The one thing most programs seem to have plenty of is volunteers, who act as instructors, spotters and cheerleaders.

"Personally, for me, this is just giving back to veterans for all of the efforts they have made for us," says Dharma Richards, who went through Yoga Warriors training and is certified to teach combat veterans with post-traumatic stress disorder and other issues. She runs an Apex studio, Yoga Garden, with her husband, a former Marine.

Ann-Marie Kennedy, a fine arts instructor at Wake Tech, hosted a nationally touring workshop last fall called Combat Paper Project.

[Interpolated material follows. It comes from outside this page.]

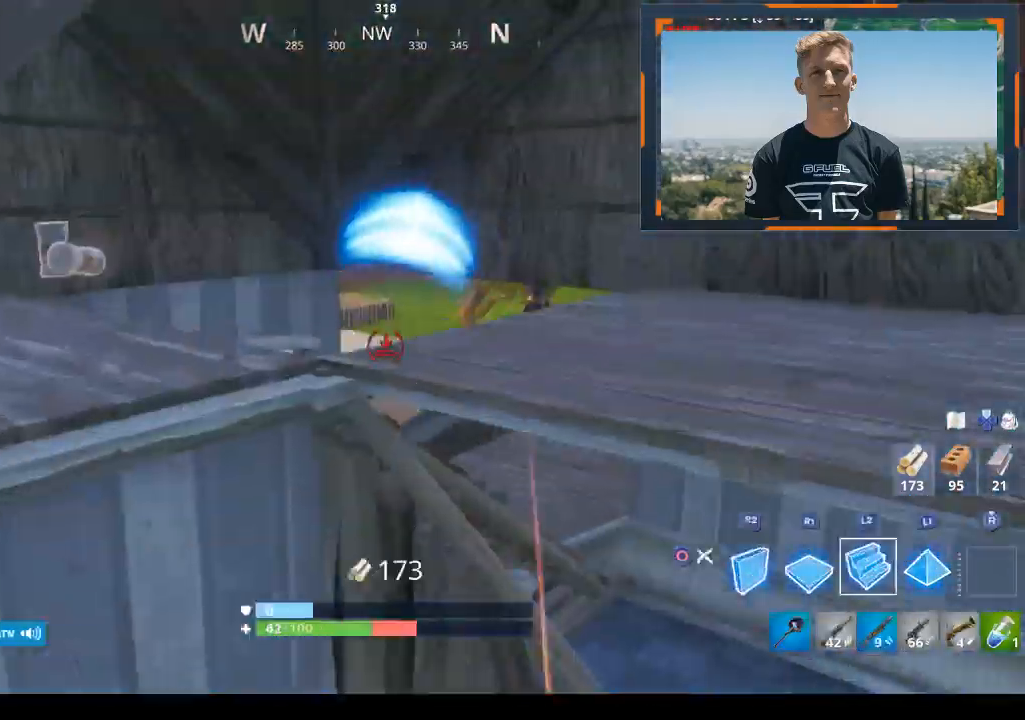
{"dt_ms": 1000, "buttons": ["R2"], "left_stick": "left", "right_stick": "center"}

The workshop guided veterans through a four-day process of turning old military uniforms into paper, which they used to create works of art. About 20 people participated.

Kennedy, who was drawn to the project because of her interest in paper-making, found it created more than artwork.

"There was a sense of community that came out of it," she says.

"I have a lot of veterans in my classes. They're so young, and they have already been through multiple deployments. You might be surprised to learn that this person who is 22 has been in combat and has been through all sorts of stuff but doesn't really talk about it in class.

"A community college is not necessarily a great place to connect with other people. A lot of people commute in, they have busy schedules, they're managing family and jobs and full-time school.

"A lot of times people don't have a way of just connecting with other people who have similar experiences.

"The workshop allowed for that."

Kennedy hopes to arrange a follow-up event such as an exhibit of veterans' artwork, or a time when vets could use the school's studios.

Dana Lapple didn't know much about veterans' issues when she decided to launch a local chapter of Team River Runner last year. The University of North Carolina-Chapel Hill grad student and lab tech is an avid kayaker. When she heard injured veterans elsewhere were getting into kayaking, she knew it could be done in North Carolina, which has deep military roots and plenty of fast water.

She has four or five students, who heard about the program through the Durham VA. They learn the fundamentals in the warm pool at Gypsy Divers, after the facility has closed at night. Lapple has about 20 volunteers who can coach novices on how to maneuver into and out of their kayaks, proper safety techniques and the nuances of paddling and rolling.

With discounts from national retailers, Team River Runner can fully outfit a paddler with a kayak, safety vest and other gear for about $700. The group needs more money to take on additional students and pay for river-running trips to the mountains of North Carolina and beyond.

Tony Gonzalez can't wait for warm weather, so he can try his new kayaking skills on a river.

Gonzalez is a former supply specialist for the 82nd Airborne who spent six months in Afghanistan in 2003 at a base that was under nearly constant rocket barrage. He wasn't physically injured, but three years after he got out of the Army, his family was still telling him he had changed.

"I was very explosive, when I used to be the peacemaker, and now it seems like I'm always looking for an excuse" to get in a fight, he said. It had gotten so he was afraid to leave the house.

"I don't want to get in trouble," he says. "I don't want to be out there screaming at people."

He started kayaking in September. "Doing this," he says, "I'm calm."

Gonzalez thinks kayaking helps because it combines solo and team elements, and because it provides an adrenaline rush in a relatively safe setting. The veterans talk with one another, and they learn to trust the volunteers, most of whom have never been in the military.

"I don't think I'll ever put it behind me," Gonzalez says of his combat experience. "But maybe I can turn it into a lesson."